Start of Supplied material
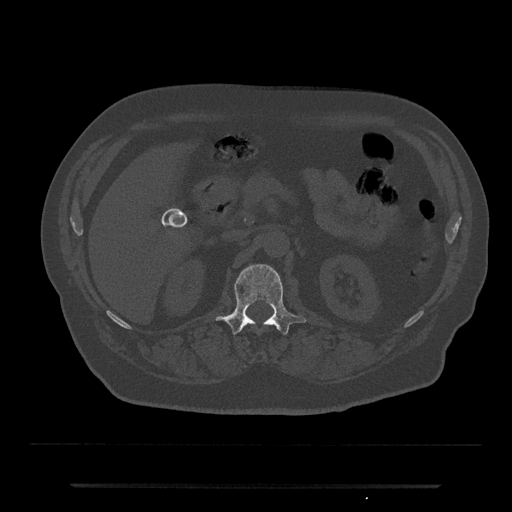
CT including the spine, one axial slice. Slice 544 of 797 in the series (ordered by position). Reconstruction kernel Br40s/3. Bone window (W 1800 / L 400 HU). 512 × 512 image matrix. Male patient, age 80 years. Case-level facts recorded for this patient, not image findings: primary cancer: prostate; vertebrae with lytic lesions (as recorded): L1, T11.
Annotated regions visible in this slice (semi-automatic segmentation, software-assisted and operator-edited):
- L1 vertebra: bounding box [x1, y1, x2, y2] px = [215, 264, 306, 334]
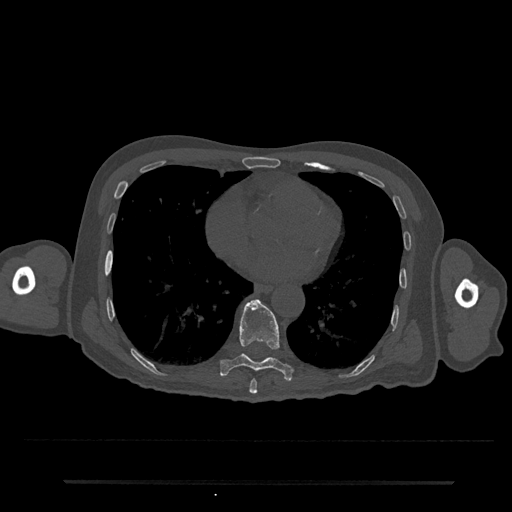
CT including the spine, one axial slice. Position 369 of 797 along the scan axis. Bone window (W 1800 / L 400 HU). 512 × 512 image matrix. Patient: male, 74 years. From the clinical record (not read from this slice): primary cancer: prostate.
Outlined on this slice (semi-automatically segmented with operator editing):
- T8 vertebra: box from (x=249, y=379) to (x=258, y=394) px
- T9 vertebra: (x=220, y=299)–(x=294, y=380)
End of Supplied material
Start of Supplied material
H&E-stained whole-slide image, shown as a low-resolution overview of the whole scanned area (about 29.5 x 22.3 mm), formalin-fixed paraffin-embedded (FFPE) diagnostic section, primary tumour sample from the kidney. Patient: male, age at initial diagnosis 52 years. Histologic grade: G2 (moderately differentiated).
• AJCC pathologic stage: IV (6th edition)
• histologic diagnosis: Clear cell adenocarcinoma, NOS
End of Supplied material
Find where the line with "Annotated regions visible" sits in the material above and where the line with "- T9 vertebra: (x=220, y=299)–(x=294, y=380)" sits. Set down exactly the lines from the first to the second, both included and nothing else, without pictures.

Annotated regions visible in this slice (semi-automatic segmentation, software-assisted and operator-edited):
- L1 vertebra: bounding box [x1, y1, x2, y2] px = [215, 264, 306, 334]
CT including the spine, one axial slice. Position 369 of 797 along the scan axis. Bone window (W 1800 / L 400 HU). 512 × 512 image matrix. Patient: male, 74 years. From the clinical record (not read from this slice): primary cancer: prostate.
Outlined on this slice (semi-automatically segmented with operator editing):
- T8 vertebra: box from (x=249, y=379) to (x=258, y=394) px
- T9 vertebra: (x=220, y=299)–(x=294, y=380)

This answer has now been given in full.